The report stipulates that the committee seeks a “forward-looking” external review of University-wide procedures and any institutional deterrents to reporting misconduct. It specifically asks that the investigation consider how Dominguez continued to receive promotions even after people reported him to “various actors” across the University.

Bacow wrote in a letter to graduate students in March that the University will not initiate an external review until it completes its internal investigation.

Government Professor Steven R. Levitsky, who chaired the committee, said Wednesday that the committee has not received any indication from administrators that the Title IX probe has concluded.
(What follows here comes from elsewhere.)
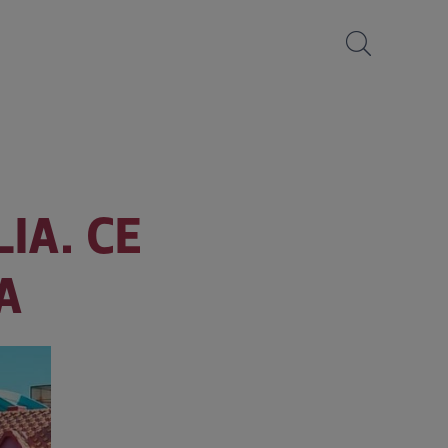
IA. CE
A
University spokesperson Jonathan L. Swain declined to comment on the status of the investigation and the committee’s letter to Bacow.

The committee also recommended in the report that the department ask Gay for authorization to conduct two faculty searches. The department would specifically seek out one new hire who specializes in gender politics and another whose focus is in the field of race and ethnicity.
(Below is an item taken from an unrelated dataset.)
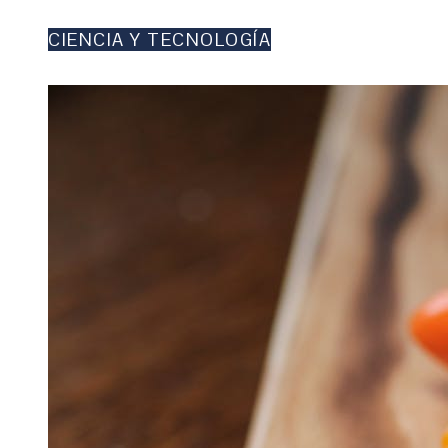
CIENCIA Y TECNOLOGÍA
“Courses on race, immigration, identity, and gender politics are in high demand, yet largely missing from our offerings,” the report states. “Our peer institutions also tend to offer more courses in these areas than we do.”

Among the committee’s 18 other recommendations are several improvements to reporting procedures and initiatives to ensure the department represents the interests of all of its affiliates.

One such recommendation is the creation of a standing committee comprising departmental faculty, staff, and students focused on “equity, diversity, and inclusion,” tasked with developing “recruitment and retention strategies” for underrepresented minorities.

The committee proposed creating a “departmental Title IX liaison position” filled by a senior member of the department to coordinate with the University’s Title IX Office as it launches an anonymous reporting system for sexual misconduct that will be rolled out in July 2019. They also called for a voluntary in-person bystander training for the entire department each year.

The report also notes the department has an “obvious problem” in retaining female faculty members long enough to be considered for tenure. In the past 25 years, only two women have gone up for tenure in the department, and just one of them was promoted. In contrast, 14 men went up for tenure, and 12 were promoted.

Levitsky noted that the policies outlined in the report are only recommendations and that the department’s faculty have not yet voted to approve them. And even if that occurs, he cautioned that entrenched institutions do not change “overnight.”

“Just writing down reforms, putting them on paper, having a press release about them is never enough,” he said. “There needs to be buy-in from the community, and the good news, I think, is that there’s been a lot of engagement from within the Government department community, again, from senior faculty on down to undergraduates.”